--- Stored data entries ---
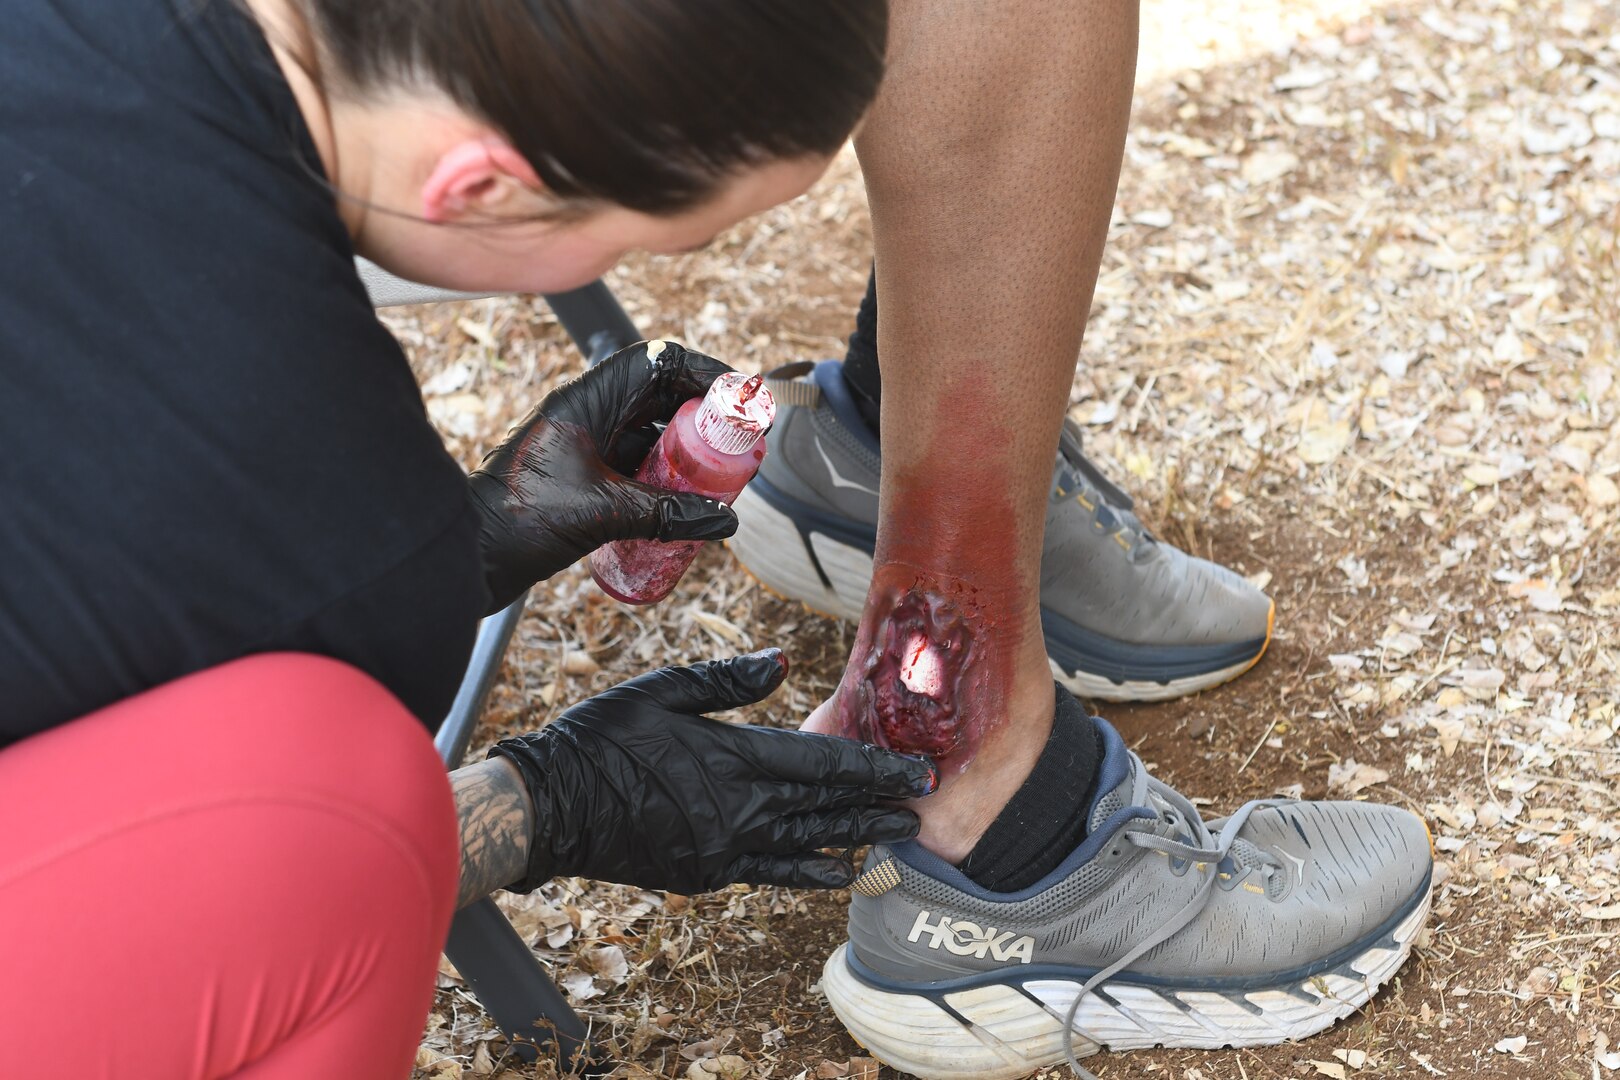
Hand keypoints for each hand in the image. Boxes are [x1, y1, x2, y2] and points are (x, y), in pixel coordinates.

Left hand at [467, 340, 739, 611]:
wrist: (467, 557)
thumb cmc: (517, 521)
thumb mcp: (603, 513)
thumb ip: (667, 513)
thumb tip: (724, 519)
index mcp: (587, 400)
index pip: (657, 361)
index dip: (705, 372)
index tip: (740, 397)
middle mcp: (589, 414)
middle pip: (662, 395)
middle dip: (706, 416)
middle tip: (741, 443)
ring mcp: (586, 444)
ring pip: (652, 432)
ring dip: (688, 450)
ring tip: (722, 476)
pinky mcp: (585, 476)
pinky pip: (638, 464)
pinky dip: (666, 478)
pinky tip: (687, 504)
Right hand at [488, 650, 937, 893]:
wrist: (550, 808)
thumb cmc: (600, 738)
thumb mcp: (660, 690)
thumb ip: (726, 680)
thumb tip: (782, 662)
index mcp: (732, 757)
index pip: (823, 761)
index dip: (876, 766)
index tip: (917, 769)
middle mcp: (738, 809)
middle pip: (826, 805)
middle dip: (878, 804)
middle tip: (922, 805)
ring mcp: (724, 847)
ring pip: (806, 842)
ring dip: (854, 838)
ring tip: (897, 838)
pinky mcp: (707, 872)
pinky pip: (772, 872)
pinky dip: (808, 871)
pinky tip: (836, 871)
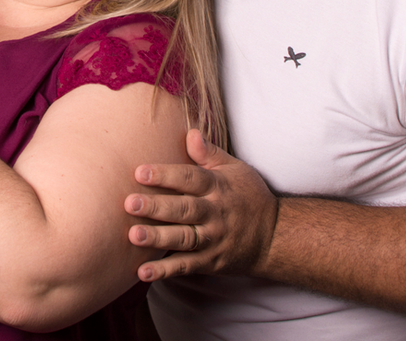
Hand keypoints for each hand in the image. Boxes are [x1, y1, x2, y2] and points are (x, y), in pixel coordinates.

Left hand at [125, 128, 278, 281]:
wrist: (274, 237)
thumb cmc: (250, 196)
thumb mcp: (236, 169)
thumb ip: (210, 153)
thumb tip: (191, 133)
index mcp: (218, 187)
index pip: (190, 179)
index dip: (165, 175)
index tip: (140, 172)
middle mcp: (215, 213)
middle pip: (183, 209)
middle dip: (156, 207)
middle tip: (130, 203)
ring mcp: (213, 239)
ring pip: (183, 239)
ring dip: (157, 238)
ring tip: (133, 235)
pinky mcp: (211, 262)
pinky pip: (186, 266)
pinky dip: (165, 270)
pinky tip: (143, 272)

--- Work to complete ---
Find the lines in the entries above where "ring" occurs, and copy each of them.

--- Answer for the task ---
ring mcp: (586, 444)
ring pip: (652, 432)
ring dip: (688, 450)
ring tip: (722, 476)
ring mcp: (724, 847)
ring pip: (806, 842)
ring dip: (854, 838)
ring tip: (897, 838)
ring mcp: (213, 239)
ring pip: (183, 239)
ring dip: (157, 238)
ring tip: (133, 235)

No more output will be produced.